# OpenStreetMap Project - Data  Wrangling with SQL

[Openstreet map](https://wiki.openstreetmap.org/wiki/Main_Page) is a free world map where anyone can contribute geographic data.  Because anyone can contribute it stands to reason that the information contained may not always be accurate. 

The data set used for this project is located at https://www.openstreetmap.org/export#map=12/32.7831/-96.8067 

I picked this location because it is of interest to me.  I recently relocated to the Dallas metro area and getting around and discovering things in a new city can be challenging.  We will explore the accuracy of the information in this area and correct crucial data.

## Overview of the Data

When taking a look at the tags from Dallas.osm we can see there are over 3 million node and ways datapoints.

### Mapparser.py

So we started by looking at the elements and categorizing them according to data patterns.  It is rather surpising to see that there are no problem characters associate with the data.
### Tags.py

So next we took a look at unique user contributions.  We can see that 841 unique users contributed to the dataset.

### Users.py

With a little bit better view of the data we start but taking a look at what can be one of the most important areas of the data, streets.  It won't matter what cool things we find to do in the city if we can't figure out how to get there.  As we can see there are numerous problems with the data.
### Audit.py

Because this is a very large set of possible problems we need to approach this carefully.  We discovered that Dallas metro streets can be particularly unique.  So we start with the clearer entries.  

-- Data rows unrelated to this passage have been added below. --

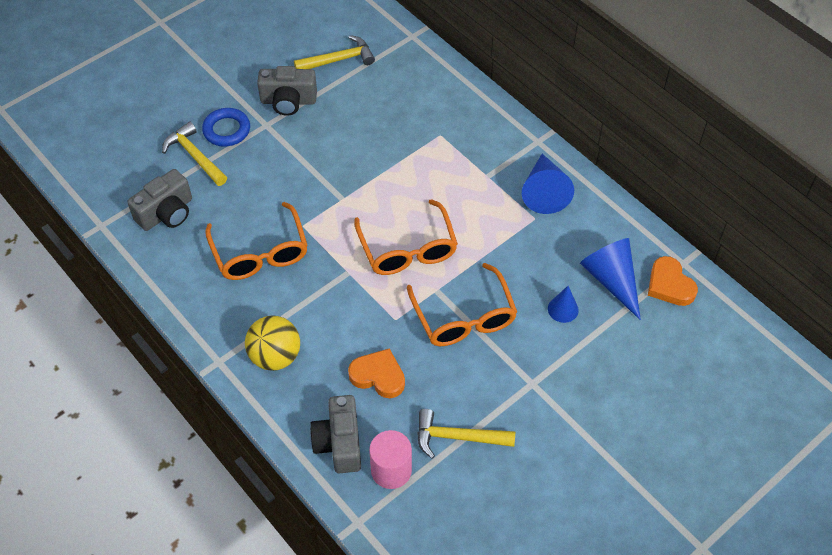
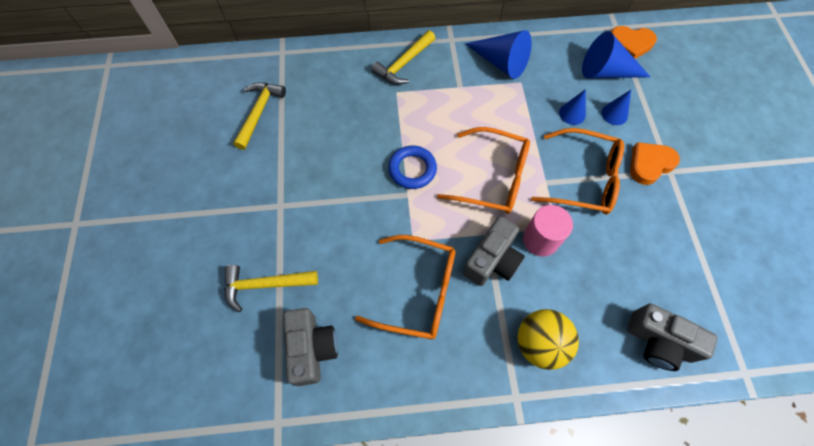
camera: 55 degrees left, 10 degrees up
(226, 130) = (258, 240): blue ring -> blue ring (412, 169)
(288, 101) = (269, 174): grey camera -> grey camera (492, 260)
(378, 376) = (606, 272): orange heart -> orange heart (649, 164)
(391, 470) = (705, 316): pink cylinder -> pink cylinder (540, 240)
(457, 437) = (695, 249): yellow hammer -> yellow hammer (403, 64)
(532, 275) = (572, 114): none -> blue cone

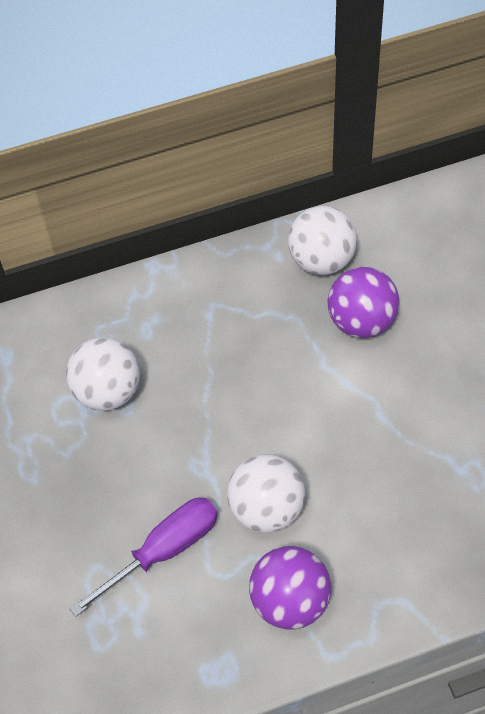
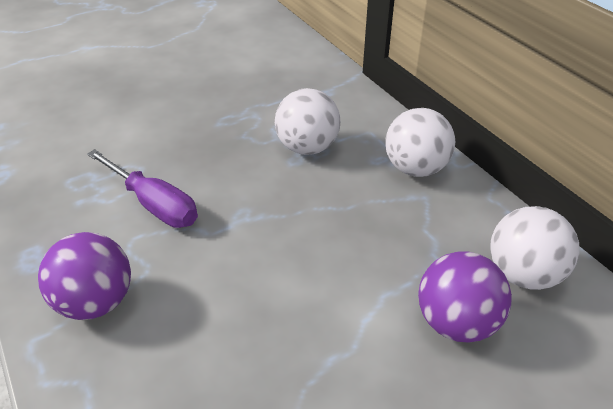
camera: 75 degrees right, 15 degrees down
(267, 509) = (199, 269): white ball -> white ball (415, 168)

The entries for Avenue[A-Q] are correct and will not be altered. Those ending with abbreviations like Rd. or Blvd. are also straight-forward to clean so we will add those to the mapping.

Now we will look at the less clear entries.
One entry that is unique to the area is Via Estrella.  This is accurate and is not abbreviated and the order is correct, as are all associated listings. https://goo.gl/maps/ZvZEQu72Nos. Also in this area are a number of streets that do not have a suffix associated with them.  Those have been ignored.

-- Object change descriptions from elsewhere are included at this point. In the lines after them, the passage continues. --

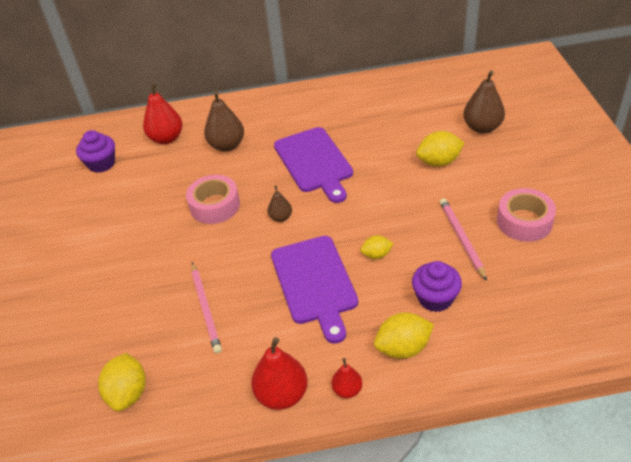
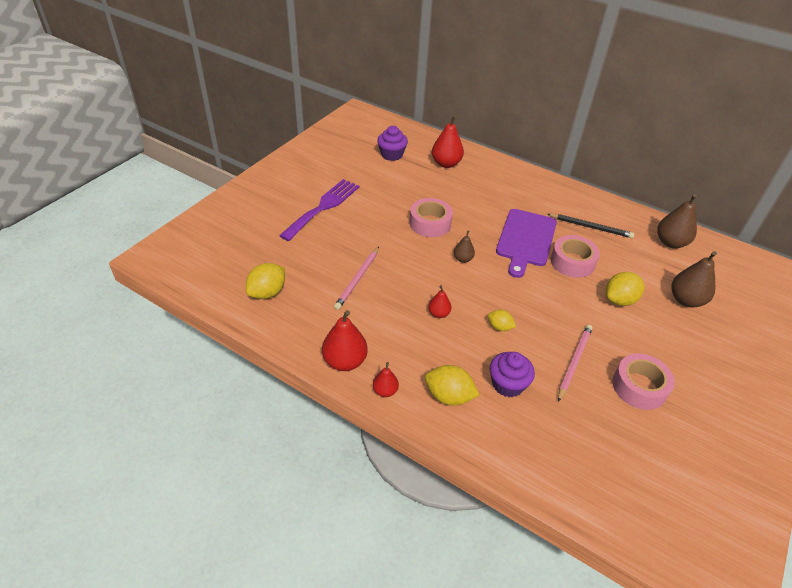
camera: 35 degrees right, 0 degrees up
(88, 264) = (323, 207): none -> purple fork
(227, 145) = (479, 192): brown pear -> brown pear (670, 242)
(315, 283) = (438, 313): purple cutting board -> red pear
(353, 115) = (591, 227): none -> black pencil
(371, 155) = (572, 262): none -> pink tape
(439, 162) = (619, 300): yellow lemon -> yellow lemon turned 60 degrees counterclockwise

Nile is another oddity, and here in Dallas it can cause a barrage of bug repellent to be aimed in your direction.  In this case, Nile should be Nile Drive.

Pleasant Mound is a cemetary in Dallas. The entry was correct to reflect its location at South Buckner Boulevard.

Of the remaining 20 entries I was unable to determine the correct suffix associated with the following 8 entries:

- Halsey
- Slick Rock Chase
- Millmar
- Lynnacre
- Wood Thrush 
- Mt Vernon 
- Stonecourt
- Hunterwood

These entries are unique in that they are within a short distance of each other and are either correct in one city or have a suffix in the other city.

### update_street_name.py
All corrections were added to mappings.  This decision was made as it was more straight-forward to correct the data properly than by approaching it with additional scripting.

### data_wrangling_schema.sql
Creating the database with data_wrangling_schema.sql resulted in an extra entry in each table. Also an error of datatype mismatch returned for the nodes and ways imports. I was only able to create the tables when 'PRIMARY KEY' was removed.

### db_create.py
When we created the database with the python script it was successful.  When the database was created with the python script db_create.py the queries returned the expected result.

### Top 10 data creators
We first take a look at which user made the most contributions to the dataset.  Here we can see that **Andrew Matheny** contributed the most by a very large margin.  It is rather interesting that the bot was behind him by a margin of **4-to-1**.  

### Dallas Metro top 5
To give us a sense of the area we take a look at the top 5 cities in this dataset.  Dallas has grown exponentially since I arrived so it is no surprise to see that this portion of the metro is overlapping many cities.

### It's all about those Amenities
Then we took a look at what amenities the area offers.  This being Texas, no one should be surprised that religion has the most entries.  

### If religion is your thing
When we take a closer look we can see that the majority of entries are categorized as christian.

Out of curiosity we take an even deeper look to see all entries.  

### Park it!
We then take a wider look at amenities and see that parking is a big one.  A common problem in any major retro is finding and place to park and Dallas is noexception.  Food overall is a close second.  Personally, food and coffee are my favorite topics.

### Food!
Speaking of food we dive in and discover that Mexican cuisine followed closely by pizza and american are popular in the metro. One of the benefits of living in a metro area is the diversity of the food.

### More about FOOD!
Finally, we take a slightly different view of food to see that Mexican still is top choice and then the lines begin to blur a big in favor of american and regional cuisines.  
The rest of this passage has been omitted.